■ Excerpt
John Adams Second President of the United States
John Adams

When you look at the history of the United States, there are many of our Presidents that we easily bring to mind, Lincoln, Washington, Jefferson, Roosevelt, Kennedy, etc.  There  are many that you don’t know anything about off hand, and in most cases that is a good thing.  In the case of John Adams it seems that history has done a great disservice to this great American Patriot who should be considered more for Mt. Rushmore than others, but he is, by many, almost forgotten.  John Adams was the second president of the United States, he was one of the original members of the Continental Congress and one of those responsible for the writing and acceptance of the Declaration of Independence.

What intrigues me about this man is that he clearly continued to evolve long after his time as a public servant ran out.  Many of his thoughts and feelings which have been preserved, show a man that has not only a grasp of what the world is about, but what a person needs to do to live a satisfied life while you are in it.

Clearly there are regrets that he has from his past.  Time spent away from his family, being too narrow minded and focusing on trivial things.  Worrying about what others thought of him, and how history would treat him, worried him quite a bit.  This is a fault all too common with all of us, but a colossal waste of time.

Quick Facts about John Adams

abigail adams
Abigail Adams

*Born: October 30, 1735    – In Braintree, Mass.

*Education: Graduated from Harvard   Occupation: Lawyer 

*President from 1797-1801  Died: July 4, 1826

* Married to Abigail Smith, children John Quincy, Susanna, Charles, and Thomas.

*Delegate to the First Continental Congress

*Elected Commissioner to France

*Elected The First Vice President of the United States

*Elected The Second President of the United States

*First President to Live in the White House In Washington, D.C.

■ Jobs
(A) In the John Adams piece, what occupation does it list for him?
(B) Say whether each statement agrees with the John Adams piece, answering yes or no and quoting the deciding words: (i) Adams was the first president to live in the White House. (ii) Adams graduated from Yale. (iii) Adams was president from 1797 to 1801.
(C) Carry on the John Adams piece from its final line.

■ Extracted entries
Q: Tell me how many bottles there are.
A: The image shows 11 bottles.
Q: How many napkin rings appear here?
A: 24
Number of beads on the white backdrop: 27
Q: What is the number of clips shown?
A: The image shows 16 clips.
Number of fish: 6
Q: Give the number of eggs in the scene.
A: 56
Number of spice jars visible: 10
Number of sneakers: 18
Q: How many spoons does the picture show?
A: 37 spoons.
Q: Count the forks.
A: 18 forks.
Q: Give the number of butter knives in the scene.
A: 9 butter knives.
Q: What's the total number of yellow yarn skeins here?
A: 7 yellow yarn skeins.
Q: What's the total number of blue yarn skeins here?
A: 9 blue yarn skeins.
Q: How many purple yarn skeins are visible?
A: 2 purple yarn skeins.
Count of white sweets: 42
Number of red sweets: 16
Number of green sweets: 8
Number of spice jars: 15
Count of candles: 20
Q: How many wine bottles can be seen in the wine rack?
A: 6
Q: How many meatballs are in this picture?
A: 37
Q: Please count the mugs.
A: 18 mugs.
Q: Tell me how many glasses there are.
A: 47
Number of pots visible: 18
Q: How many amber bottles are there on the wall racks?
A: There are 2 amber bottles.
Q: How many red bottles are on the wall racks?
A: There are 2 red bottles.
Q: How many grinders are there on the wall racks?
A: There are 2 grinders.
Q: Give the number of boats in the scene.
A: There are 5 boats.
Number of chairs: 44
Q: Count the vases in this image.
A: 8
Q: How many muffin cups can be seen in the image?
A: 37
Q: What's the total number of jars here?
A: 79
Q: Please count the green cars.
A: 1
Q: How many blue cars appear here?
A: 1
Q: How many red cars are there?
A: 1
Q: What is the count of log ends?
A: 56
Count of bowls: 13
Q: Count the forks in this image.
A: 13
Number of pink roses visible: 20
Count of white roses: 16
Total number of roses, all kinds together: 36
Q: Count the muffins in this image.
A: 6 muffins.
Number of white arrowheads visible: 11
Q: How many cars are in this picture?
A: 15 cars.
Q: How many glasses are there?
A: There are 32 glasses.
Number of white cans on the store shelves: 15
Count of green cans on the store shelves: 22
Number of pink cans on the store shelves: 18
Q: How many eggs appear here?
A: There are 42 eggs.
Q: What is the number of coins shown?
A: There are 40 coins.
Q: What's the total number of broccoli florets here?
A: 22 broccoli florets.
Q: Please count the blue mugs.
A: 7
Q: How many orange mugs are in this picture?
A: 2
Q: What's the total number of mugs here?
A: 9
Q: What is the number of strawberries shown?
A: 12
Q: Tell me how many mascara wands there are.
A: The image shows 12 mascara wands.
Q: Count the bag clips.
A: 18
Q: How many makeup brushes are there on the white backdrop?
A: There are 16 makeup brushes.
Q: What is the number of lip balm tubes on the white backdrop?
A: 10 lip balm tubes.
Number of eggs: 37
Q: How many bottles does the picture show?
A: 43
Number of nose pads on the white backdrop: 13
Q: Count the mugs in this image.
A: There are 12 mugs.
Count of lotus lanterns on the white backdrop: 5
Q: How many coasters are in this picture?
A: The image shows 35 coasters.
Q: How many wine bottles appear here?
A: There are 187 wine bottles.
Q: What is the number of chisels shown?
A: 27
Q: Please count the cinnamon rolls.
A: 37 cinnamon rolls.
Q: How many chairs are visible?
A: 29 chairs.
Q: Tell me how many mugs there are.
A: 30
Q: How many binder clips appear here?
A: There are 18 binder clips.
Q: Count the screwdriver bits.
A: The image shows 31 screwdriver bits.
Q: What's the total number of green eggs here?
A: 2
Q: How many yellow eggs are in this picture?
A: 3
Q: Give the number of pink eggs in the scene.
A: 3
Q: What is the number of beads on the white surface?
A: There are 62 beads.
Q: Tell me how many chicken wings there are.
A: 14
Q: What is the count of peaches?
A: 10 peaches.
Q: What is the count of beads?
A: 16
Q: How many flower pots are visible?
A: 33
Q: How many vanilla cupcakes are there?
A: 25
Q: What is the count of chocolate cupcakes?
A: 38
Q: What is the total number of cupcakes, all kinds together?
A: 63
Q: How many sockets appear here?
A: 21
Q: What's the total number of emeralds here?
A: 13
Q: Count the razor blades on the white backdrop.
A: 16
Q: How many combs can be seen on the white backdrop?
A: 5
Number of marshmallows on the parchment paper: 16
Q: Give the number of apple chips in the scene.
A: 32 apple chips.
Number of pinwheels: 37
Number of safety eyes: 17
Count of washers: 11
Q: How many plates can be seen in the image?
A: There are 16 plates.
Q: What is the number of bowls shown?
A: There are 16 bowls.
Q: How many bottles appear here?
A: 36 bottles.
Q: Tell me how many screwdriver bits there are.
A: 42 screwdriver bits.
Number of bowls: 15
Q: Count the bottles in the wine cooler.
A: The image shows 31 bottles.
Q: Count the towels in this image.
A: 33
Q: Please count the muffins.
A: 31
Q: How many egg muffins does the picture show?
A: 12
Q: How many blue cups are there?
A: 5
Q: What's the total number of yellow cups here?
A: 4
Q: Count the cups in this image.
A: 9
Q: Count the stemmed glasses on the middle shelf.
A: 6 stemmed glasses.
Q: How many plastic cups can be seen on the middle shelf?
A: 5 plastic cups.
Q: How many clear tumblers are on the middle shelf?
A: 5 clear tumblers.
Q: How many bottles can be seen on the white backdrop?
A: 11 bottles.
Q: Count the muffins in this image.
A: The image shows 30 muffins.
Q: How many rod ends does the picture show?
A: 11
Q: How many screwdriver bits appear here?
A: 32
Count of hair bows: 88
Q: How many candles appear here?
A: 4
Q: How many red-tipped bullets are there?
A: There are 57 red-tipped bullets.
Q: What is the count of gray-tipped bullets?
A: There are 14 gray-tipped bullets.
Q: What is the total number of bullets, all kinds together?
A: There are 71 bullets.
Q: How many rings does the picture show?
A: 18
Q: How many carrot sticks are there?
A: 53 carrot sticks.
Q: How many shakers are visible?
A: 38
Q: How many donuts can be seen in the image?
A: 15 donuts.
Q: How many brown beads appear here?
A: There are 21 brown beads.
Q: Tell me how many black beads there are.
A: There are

■ Outputs for the tasks
(A) Lawyer

(B)
(i) Yes: "First President to Live in the White House In Washington, D.C."
(ii) No: "Graduated from Harvard"
(iii) Yes: "President from 1797-1801"

(C)
John Adams Second President of the United States*John Adams represented Boston in the Colonial Legislature.   He led the resistance against British policies in America.  When the First Continental Congress was organized in 1774, Adams served on it representing Massachusetts, and was one of the first to suggest independence as a course of action.  Adams served in the Second Continental Congress as wee and was a key figure in forming the Continental Army and played an important role in adopting the Declaration of Independence, and was one of the patriots who signed the document. 

 

Quotes of John Adams:

“Happiness, whether in despotism or democracy, whether in slavery or liberty, can never be found without virtue”

“Let us tenderly and kindly cherish, therefore, the means of knowledge. Let us dare to read, think, speak, and write.”

“Grief drives men into habits of serious reflection, sharpens the understanding, and softens the heart”

“Fear is the foundation of most governments.”

“Facts are stubborn things; and whatever may be our wishes, our inclinations, or the dictates of our passions, they cannot alter the state of the facts and evidence”

“Democracy… while it lasts is more bloody than either [aristocracy or monarchy]. Remember, democracy never lasts long. It soon wastes, exhausts, and murders itself. There is never a democracy that did not commit suicide.”

“The people have a right, an indisputable, unalienable, indefensible, divine right to that most dreaded and envied kind of knowledge – I mean of the character and conduct of their rulers”

John Adams Second President of the United States“This would be the best of all possible worlds, if there were no religion in it”

“In politics the middle way is none at all.”

“Liberty cannot be preserved without general knowledge among the people.”

“Our Constitution was made only for a moral and religious people. It is wholly inadequate to the government of any other.”

“If we do not lay out ourselves in the service of mankind, whom should we serve?”

“The Revolution was effected before the War commenced. The Revolution was in the minds and hearts of the people; a change in their religious sentiments of their duties and obligations. This radical change in the principles, opinions, sentiments, and affections of the people, was the real American Revolution.”

“The moment the idea is admitted into society that property is not as sacred as the laws of God, and there is not a force of law and public justice to protect it, anarchy and tyranny commence”

The government of the United States is not in any sense founded upon the Christian religion”

“That the desires of the majority of the people are often for injustice and inhumanity against the minority, is demonstrated by every page of the history of the whole world”

“I must study politics and war that my sons may have liberty to study mathematics and philosophy.”

“The Hebrews have done more to civilize men than any other nation. If I were an atheist, and believed blind eternal fate, I should still believe that fate had ordained the Jews to be the most essential instrument for civilizing the nations.”

“A democracy is as really a republic as on oak a tree, or a temple a building”

“There are two educations. One should teach us how to make a living and the other how to live.”

“Great is the guilt of an unnecessary war.”

“It is wrong to admit into the Constitution the idea that there can be property in man”

“Property is surely a right of mankind as real as liberty.”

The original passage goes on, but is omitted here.